Prezzi alle stelle in Liguria. A confermarlo è l’ultima rilevazione dell’Osservatorio regionale dell’artigianato su dati Istat 2012.
L’inflazione in Liguria, infatti, nel 2012 è risultata più elevata della media italiana: lo scorso anno nella nostra regione è aumentata del 3,3% contro la media italiana del +3%. Se la passano peggio solo la Basilicata (+4,4%), la Calabria e il Trentino Alto Adige (entrambe +3,6%). «Dal 2007 a oggi – spiega Giancarlo Grasso, presidente di Confartigianato Liguria – abbiamo assistito a una parabola ascendente nei prezzi al consumo in Liguria. Nonostante l’aumento sia diffuso a livello nazionale, nella nostra regione l’inflazione è progredita con un passo decisamente più sostenuto rispetto al resto d’Italia. Questo fattore ha avuto pesanti conseguenze sulla capacità di spesa delle famiglie con inevitabili ripercussioni sulle micro e piccole imprese, schiacciate tra l’incudine dell’aumento dei prezzi da parte dei fornitori e dal calo della richiesta del consumatore finale». I comparti di spesa dove i prezzi sono aumentati di più sono stati quello delle spese per l’abitazione, tra cui acqua, elettricità e combustibili (+7,1%), dei trasporti (+6,7%) specie per il caro carburanti.

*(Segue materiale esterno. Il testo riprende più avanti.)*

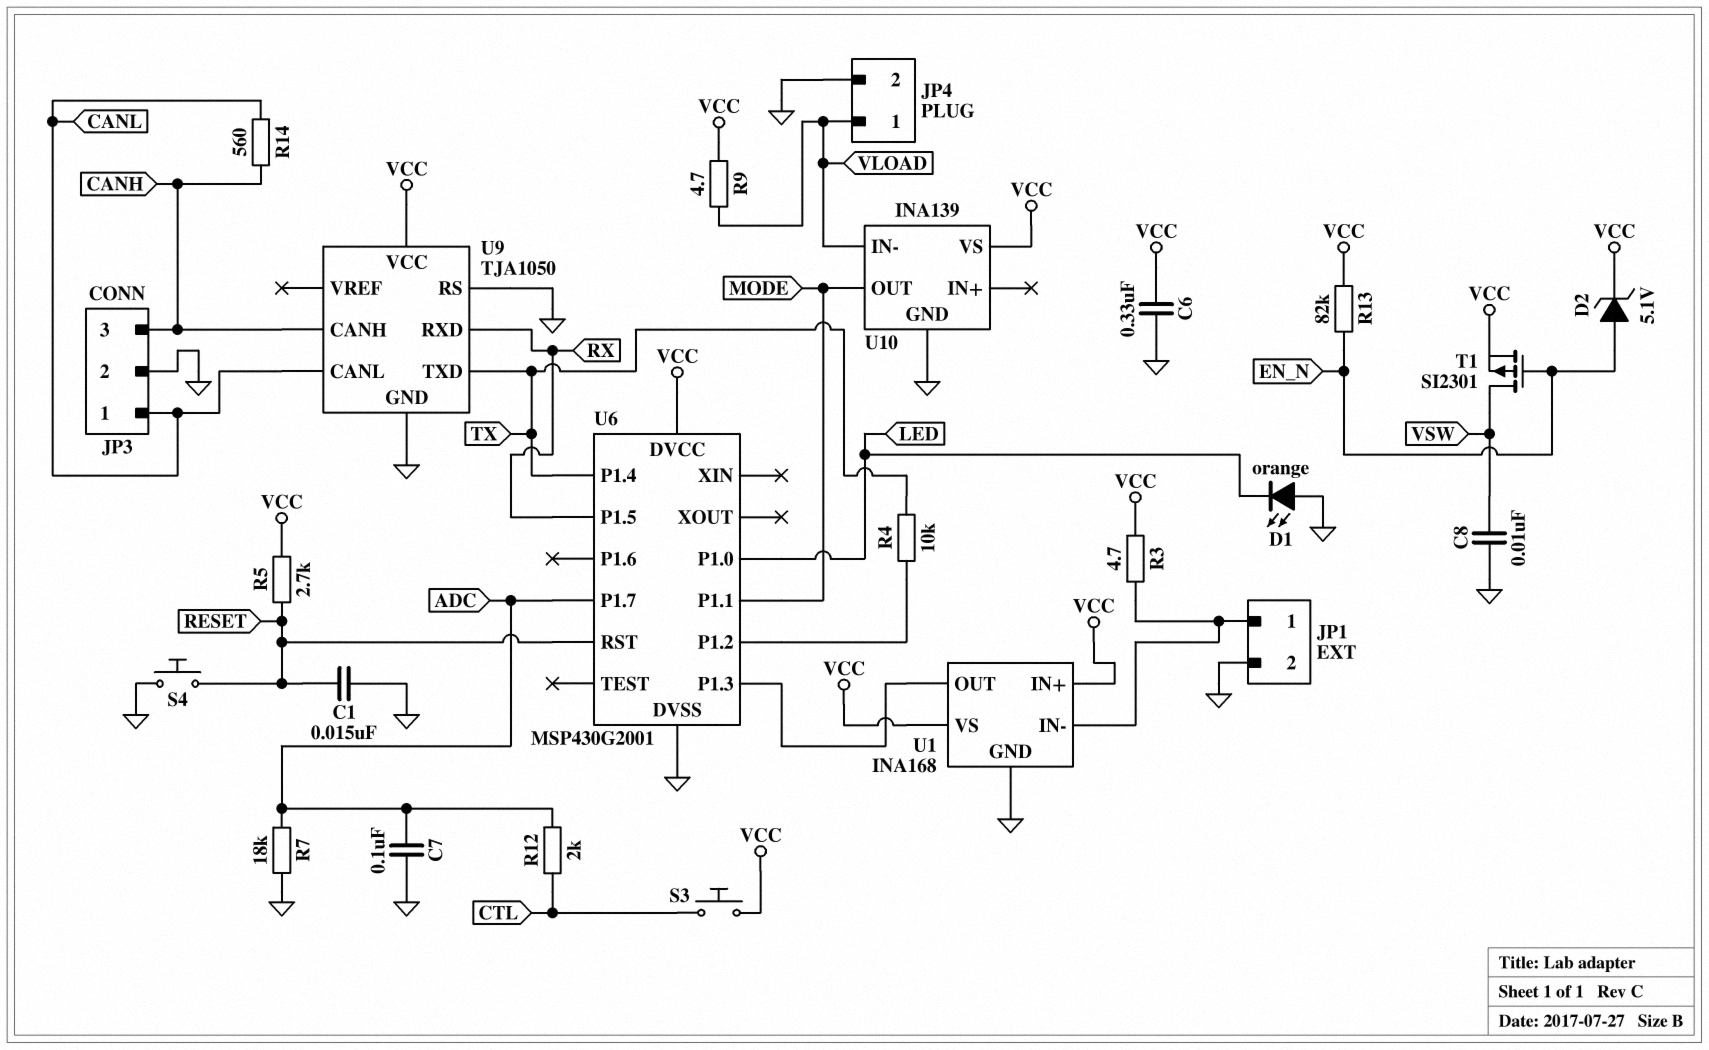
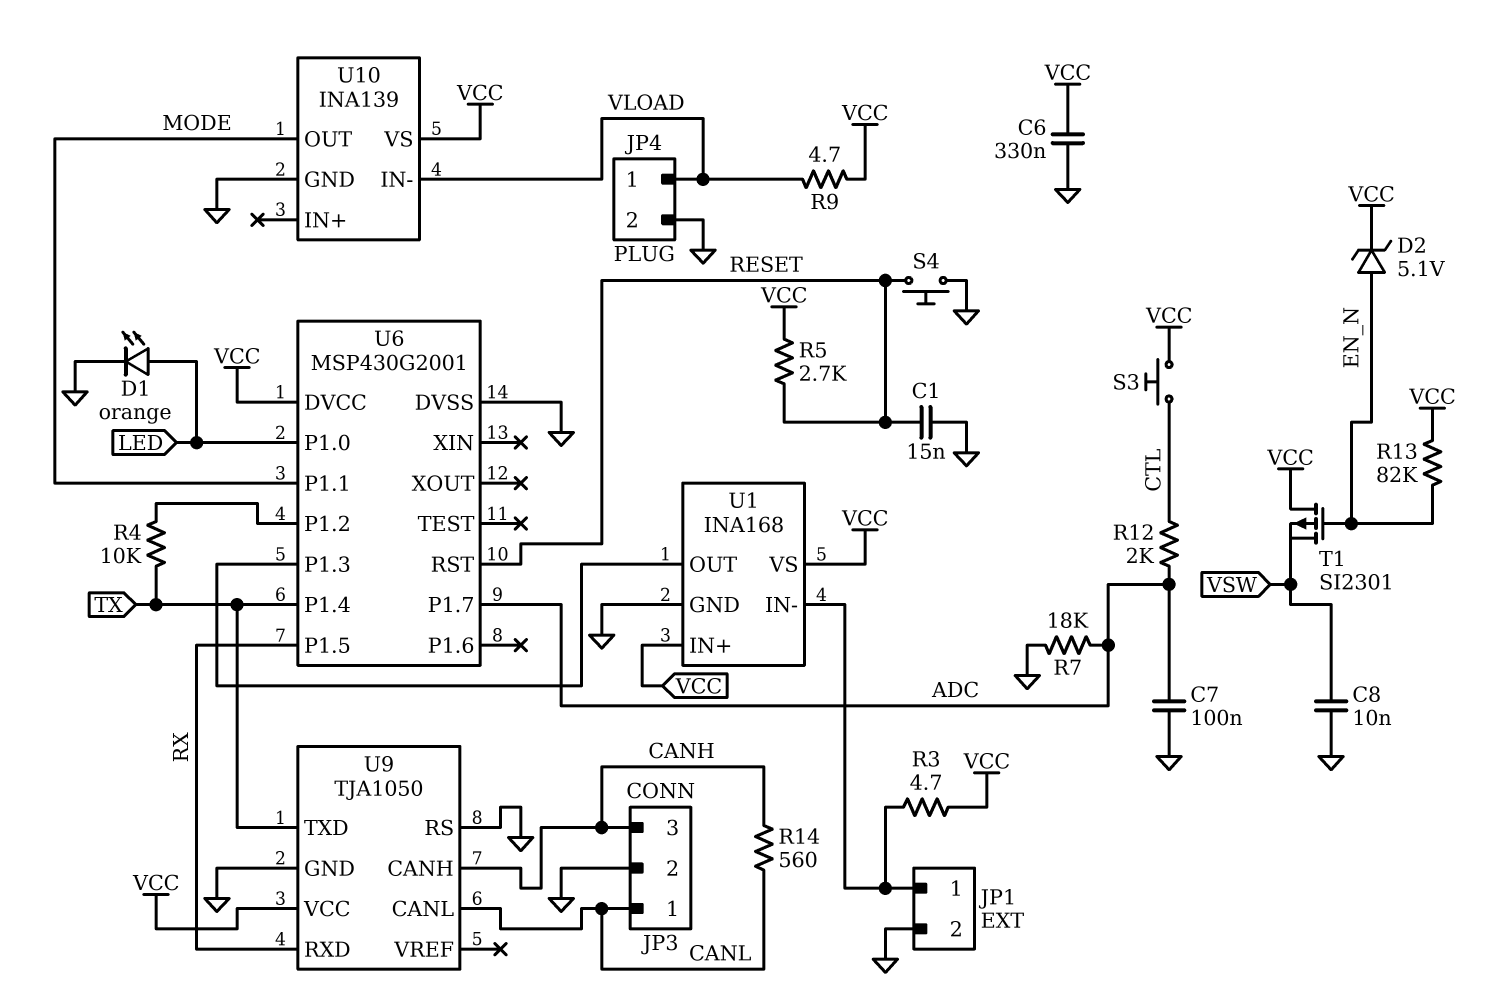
D1: LED orange (A GND, K LED) -> LED orange (A LED, K GND)
T1: PMOS SI2301 (G EN_N, D VSW, S VCC) -> PMOS SI2301 (G EN_N, D VCC, S VSW)

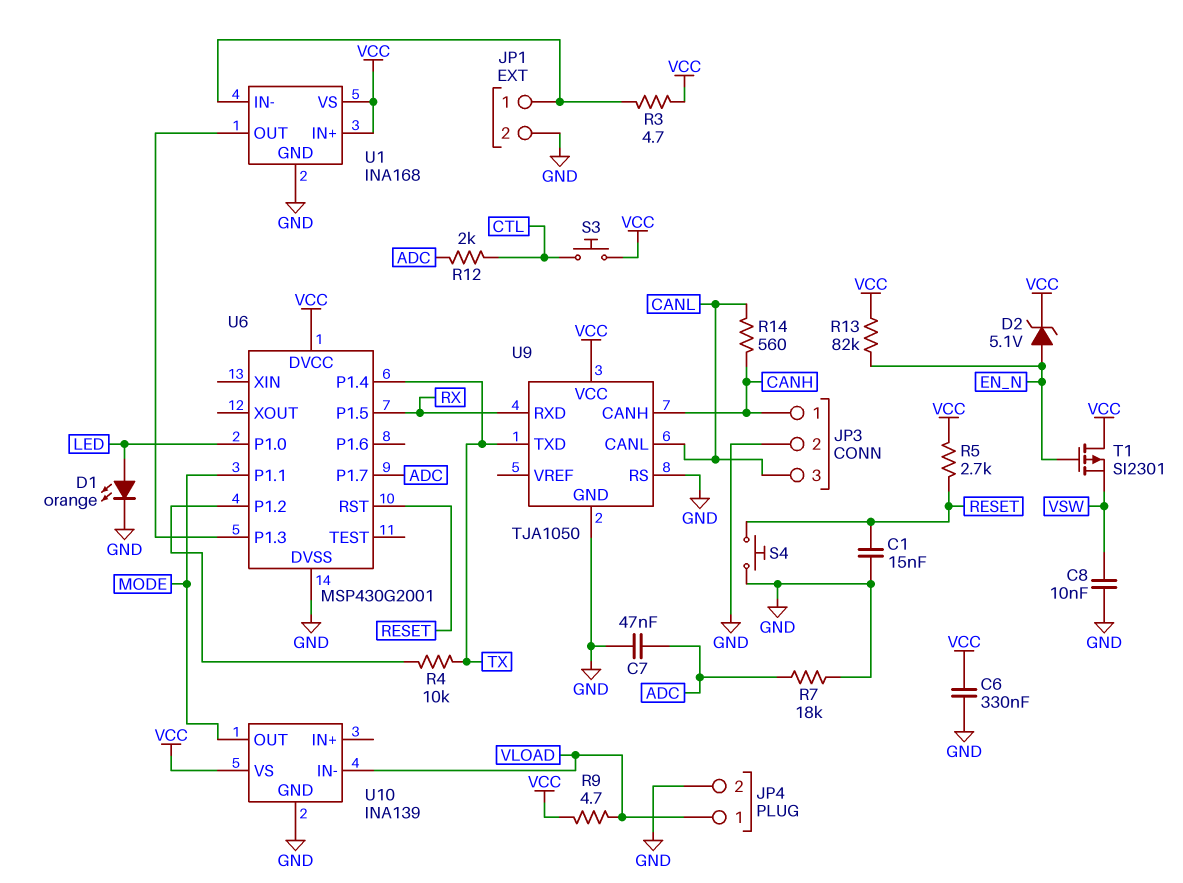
C7: 100nF (ADC, GND) -> 47nF (ADC, GND)
JP3 pin 1: CANL -> CANH
JP3 pin 3: CANH -> CANL

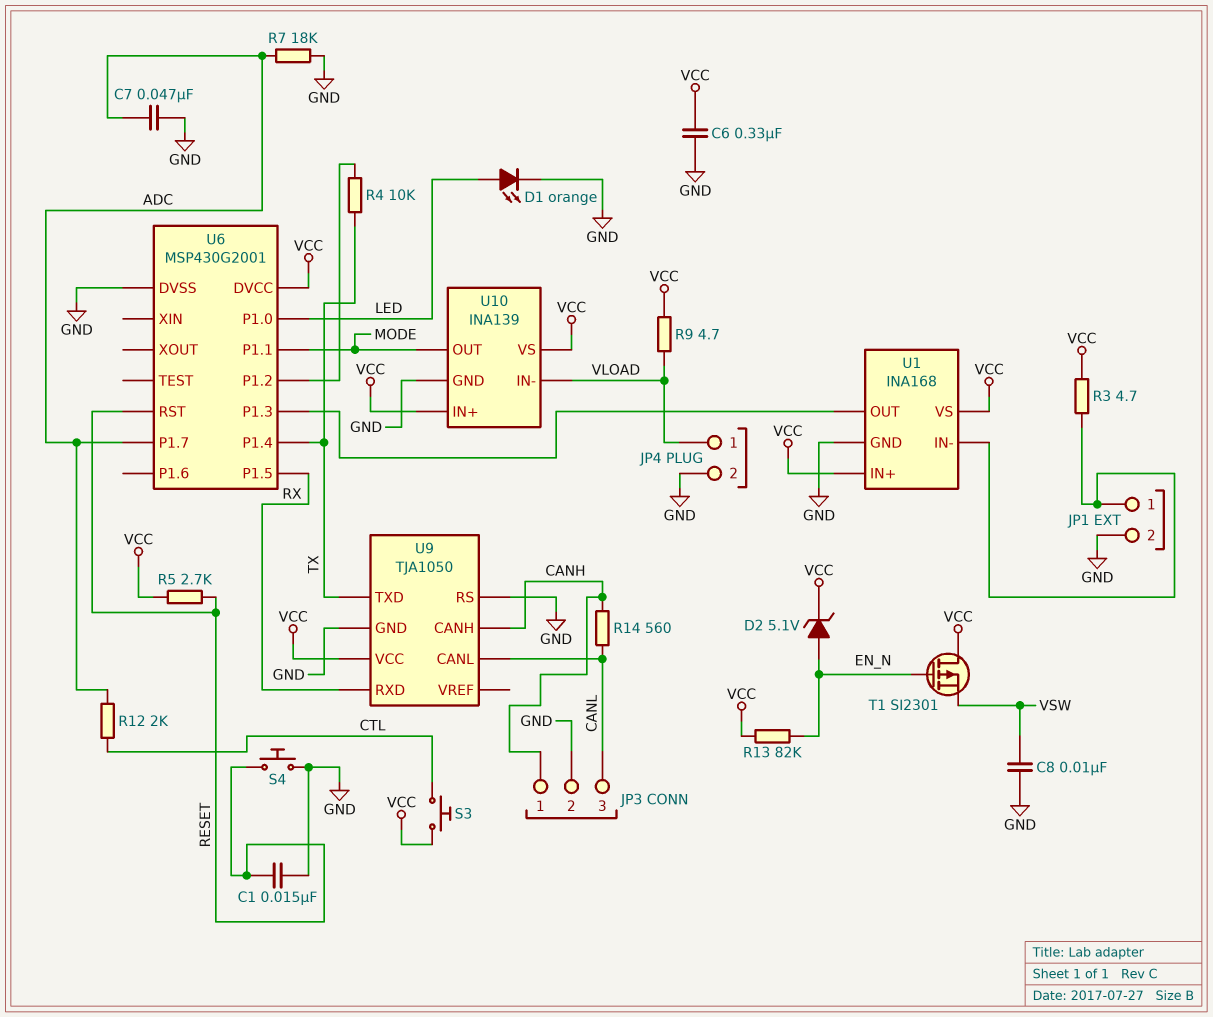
U10 pin IN+: none -> VCC

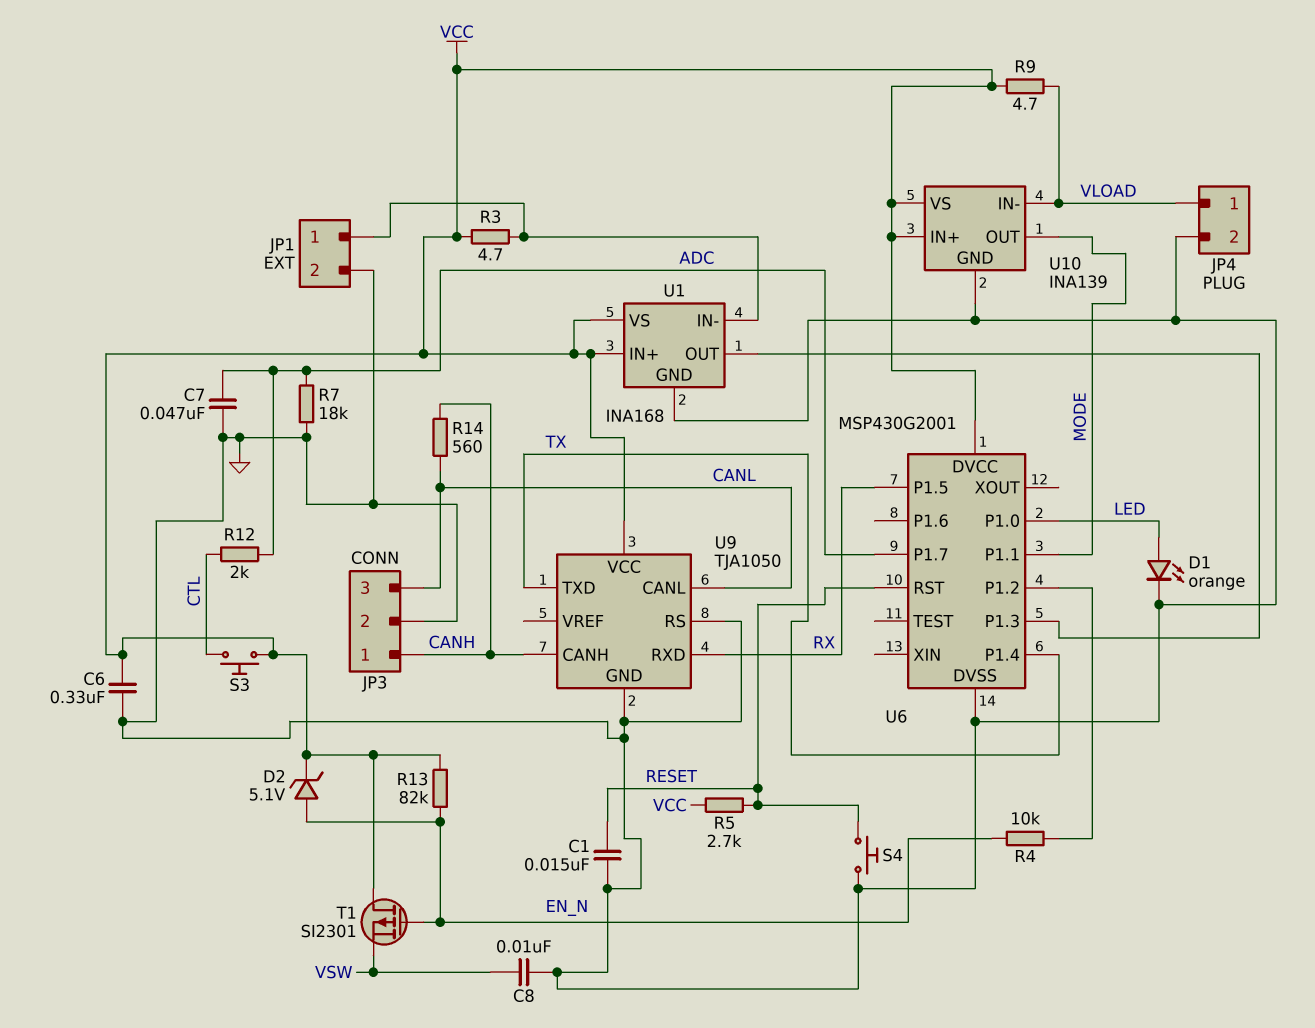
R4: 10k (TX, U6/P1.2) -> 10k (EN_N, U6/P1.2)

«Un’inflazione ridotta e stabile – spiega Grasso – è la conditio sine qua non per la crescita delle imprese. Queste impennate dei tassi impediscono alle aziende una pianificazione precisa della propria attività , rendendo dubbi gli investimenti, per esempio in nuovi macchinari e impianti di produzione. Un’inflazione o una prospettiva di inflazione elevate contribuiscono a creare un clima di incertezza dato che le variazioni nel valore del denaro impediscono preventivi precisi di entrate e uscite. Di conseguenza, le aziende corrono ai ripari diventando molto più caute. Un’inflazione o aspettative di inflazione elevate possono inoltre far sì che i costi sostenuti da un’azienda lievitino più velocemente della produttività e dunque che gli imprenditori siano meno propensi al rischio e meno inclini a investire nel futuro, riducendo pertanto la propria competitività ».
Guardando i dati degli ultimi cinque anni, il tasso di inflazione in Liguria è risultato leggermente inferiore alla media italiana nel biennio 2007-2008 (in particolare nel 2008 si è riscontrato un +2,9% contro il 3,3%). «La mazzata – commenta Grasso – è arrivata nel 2009 quando, dopo una temporanea diminuzione del livello dei prezzi dovuta alla crisi, il processo inflattivo è ripreso».
La Liguria nel 2009 si è attestata su tassi medio-alti (0,8%) per poi iniziare una parabola ascendente tra il 2010 e il 2012, quando l’inflazione è schizzata, in un paio d’anni, dall’1,4 al 3,3%. Per un confronto provinciale, tra novembre 2011 e novembre 2012, i prezzi sono aumentati di più a Genova (+3,4%), mentre per La Spezia il tasso è inferiore (+2,0).